If you're a fan of pillowy dough filled with fruit compote and maybe a little sweet cheese, then you'll want to go out and find yourself a kolache (pronounced koh-lah-chee). These pastries originate from Czechia and are a delight for sweet-toothed carb-lovers. They're made with a fluffy yeast-based dough that contains eggs, butter, milk, and sugar; the fruit (or cheese) filling goes in a small depression in the middle of the square or round pastry. The traditional fruit fillings include apricot, poppyseed, prune, and a sweetened curd cheese called tvaroh in Czech, or quark in English. (Some Americanized recipes will just call for cream cheese, as quark is difficult to find in the U.S.) Although they look like danishes in terms of their presentation, danishes use a lighter, flakier pastry that's quite different in texture compared to the softer but denser kolache dough.


If you're already a convert to kolaches, there's a good chance you live in Texas, where this pastry is particularly popular. And there's one good reason why it's so popular there: immigration.

A pastry beloved by Czechs and Texans

Over the past 150 years or so, Czech immigrants found their way to the state in search of better living conditions — to escape everything from disease to military conscription, attracted in part by its affordable farmland. Popular destinations for the immigrants were the counties near larger metros like Houston, Austin, and San Antonio, and they brought the kolache with them, which spread well beyond the so-called "Czech Belt" of the state. These days, it's quite easy to find them across Texas proper — not just in the area where Czechs originally settled.


Although Texas wasn't the only part of America to receive Czech immigrants (Chicago and Milwaukee were other popular destinations), it's suggested that the Czech diaspora in Texas tended to hold on to its traditions more than in other locations. That said, it doesn't mean every kolache sold in Texas is exactly traditional: It's very much possible to find decidedly non-Czech fillings like chocolate or peanut butter. And then there are the savory options — which, while equally delicious, are a whole other category of the pastry.

Sweet versus savory

For purists, there's no such thing as a "savory kolache." But if you've ever visited a Texas bakery selling kolaches, there's a good chance they offered pastries with fillings like sausage, non-sweet cheese, jalapeño, or even brisket. However, variations will sometimes feature other meats like ham and bacon (to say nothing of ultra-creative options like the beef stewed in pho broth kolache that one Houston bakery, Koffeteria serves inside a milk roll. Officially speaking, any of these meat-based pastries are called klobasnek, and in spite of the Czech-sounding name, they're specifically a Texan creation. 

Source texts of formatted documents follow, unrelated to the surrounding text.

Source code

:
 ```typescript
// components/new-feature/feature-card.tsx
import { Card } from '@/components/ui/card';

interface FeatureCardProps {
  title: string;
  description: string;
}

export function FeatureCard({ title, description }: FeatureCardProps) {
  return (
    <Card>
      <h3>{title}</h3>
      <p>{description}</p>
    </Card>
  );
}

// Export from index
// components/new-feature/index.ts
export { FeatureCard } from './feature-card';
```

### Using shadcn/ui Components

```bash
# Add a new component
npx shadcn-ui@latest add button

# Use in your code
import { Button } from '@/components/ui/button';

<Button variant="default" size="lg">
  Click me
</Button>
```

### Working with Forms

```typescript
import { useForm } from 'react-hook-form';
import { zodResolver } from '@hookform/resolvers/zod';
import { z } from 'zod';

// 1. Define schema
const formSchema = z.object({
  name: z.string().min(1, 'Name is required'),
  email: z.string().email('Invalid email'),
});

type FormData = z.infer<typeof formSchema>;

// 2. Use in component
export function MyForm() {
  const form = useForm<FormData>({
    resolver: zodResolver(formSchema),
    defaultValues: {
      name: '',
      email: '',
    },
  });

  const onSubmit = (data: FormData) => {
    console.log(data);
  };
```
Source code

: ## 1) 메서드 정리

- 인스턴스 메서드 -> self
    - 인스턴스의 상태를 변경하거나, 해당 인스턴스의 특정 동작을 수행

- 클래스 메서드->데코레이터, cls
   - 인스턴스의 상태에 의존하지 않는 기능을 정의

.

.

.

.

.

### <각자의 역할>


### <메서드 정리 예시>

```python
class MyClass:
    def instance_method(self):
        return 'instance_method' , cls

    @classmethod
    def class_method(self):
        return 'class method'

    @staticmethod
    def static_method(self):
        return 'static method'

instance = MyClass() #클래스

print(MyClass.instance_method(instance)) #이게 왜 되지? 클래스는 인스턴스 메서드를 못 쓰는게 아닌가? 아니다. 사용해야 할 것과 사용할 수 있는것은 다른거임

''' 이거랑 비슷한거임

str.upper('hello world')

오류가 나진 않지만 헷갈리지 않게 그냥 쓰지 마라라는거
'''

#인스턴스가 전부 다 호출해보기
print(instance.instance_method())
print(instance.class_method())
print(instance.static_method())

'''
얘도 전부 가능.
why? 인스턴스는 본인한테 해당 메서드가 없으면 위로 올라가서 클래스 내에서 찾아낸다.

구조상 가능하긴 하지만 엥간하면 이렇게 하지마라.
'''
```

Credit for their invention usually goes to the Village Bakery in West, Texas, north of Waco, which devised a pastry featuring a hot dog stuffed into the classic kolache dough (and no fruit, of course). Klobasneks weren't so prominent until recent decades, when chains like the Kolache Factory helped to popularize them across the state, making them just as common as their sweet counterparts.